▶ PROBLEM TO WORK ON: In the records that come next, find every line with "TXScopeItemFixedConstPointer". Return those lines.

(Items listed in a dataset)
__________________________________________________

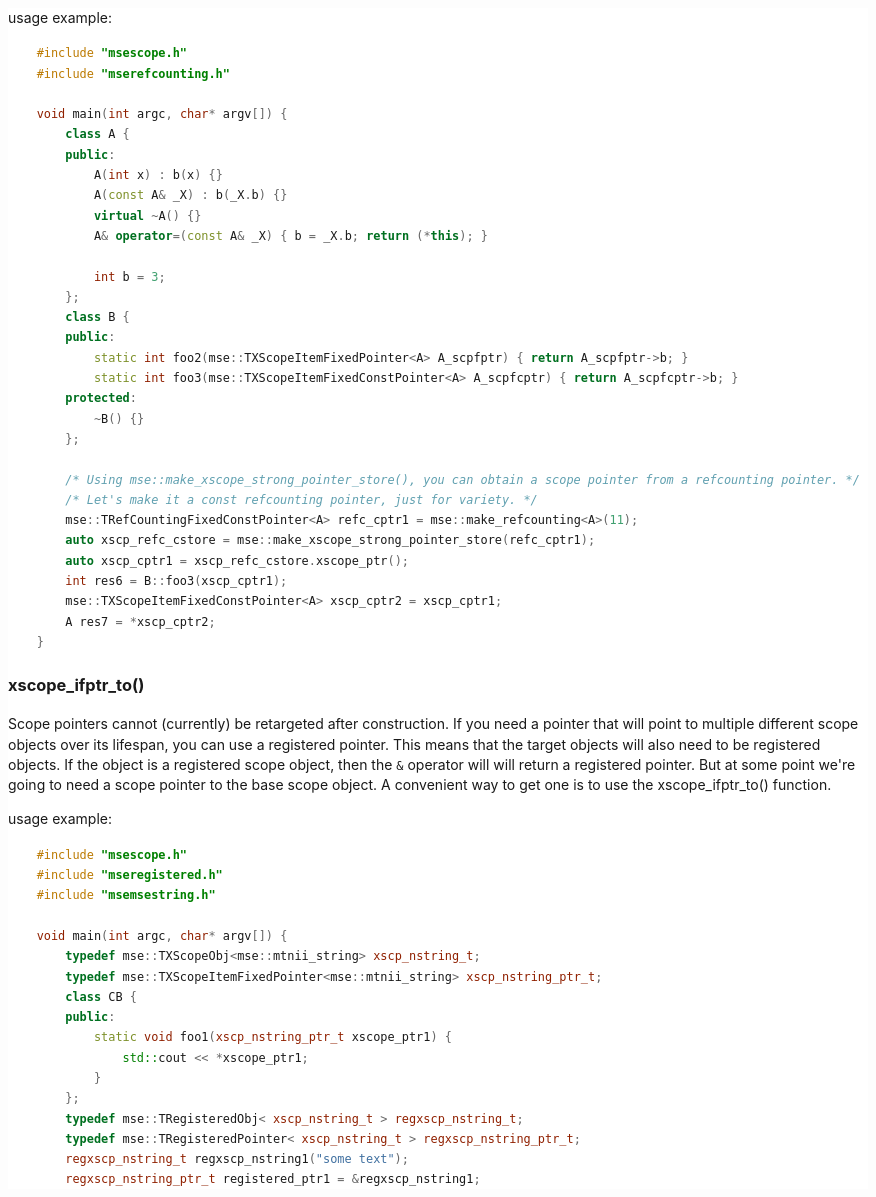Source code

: usage example:

```cpp
    #include "msescope.h"
    #include "mserefcounting.h"
    
    void main(int argc, char* argv[]) {
        class A {
        public:
            A(int x) : b(x) {}
            A(const A& _X) : b(_X.b) {}
            virtual ~A() {}
            A& operator=(const A& _X) { b = _X.b; return (*this); }

            int b = 3;
        };
        class B {
        public:
            static int foo2(mse::TXScopeItemFixedPointer<A> A_scpfptr) { return A_scpfptr->b; }
            static int foo3(mse::TXScopeItemFixedConstPointer<A> A_scpfcptr) { return A_scpfcptr->b; }
        protected:
            ~B() {}
        };
    
        /* Using mse::make_xscope_strong_pointer_store(), you can obtain a scope pointer from a refcounting pointer. */
        /* Let's make it a const refcounting pointer, just for variety. */
        mse::TRefCountingFixedConstPointer<A> refc_cptr1 = mse::make_refcounting<A>(11);
        auto xscp_refc_cstore = mse::make_xscope_strong_pointer_store(refc_cptr1);
        auto xscp_cptr1 = xscp_refc_cstore.xscope_ptr();
        int res6 = B::foo3(xscp_cptr1);
        mse::TXScopeItemFixedConstPointer<A> xscp_cptr2 = xscp_cptr1;
        A res7 = *xscp_cptr2;
    }
```

### xscope_ifptr_to()

Scope pointers cannot (currently) be retargeted after construction. If you need a pointer that will point to multiple different scope objects over its lifespan, you can use a registered pointer. This means that the target objects will also need to be registered objects. If the object is a registered scope object, then the `&` operator will will return a registered pointer. But at some point we're going to need a scope pointer to the base scope object. A convenient way to get one is to use the xscope_ifptr_to() function. 

usage example:

```cpp
    #include "msescope.h"
    #include "mseregistered.h"
    #include "msemsestring.h"
    
    void main(int argc, char* argv[]) {
        typedef mse::TXScopeObj<mse::mtnii_string> xscp_nstring_t;
        typedef mse::TXScopeItemFixedPointer<mse::mtnii_string> xscp_nstring_ptr_t;
        class CB {
        public:
            static void foo1(xscp_nstring_ptr_t xscope_ptr1) {
                std::cout << *xscope_ptr1;
            }
        };
        typedef mse::TRegisteredObj< xscp_nstring_t > regxscp_nstring_t;
        typedef mse::TRegisteredPointer< xscp_nstring_t > regxscp_nstring_ptr_t;
        regxscp_nstring_t regxscp_nstring1("some text");
        regxscp_nstring_ptr_t registered_ptr1 = &regxscp_nstring1;
```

__________________________________________________

▶ ANSWER BOX:
            static int foo3(mse::TXScopeItemFixedConstPointer<A> A_scpfcptr) { return A_scpfcptr->b; }
        mse::TXScopeItemFixedConstPointer<A> xscp_cptr2 = xscp_cptr1;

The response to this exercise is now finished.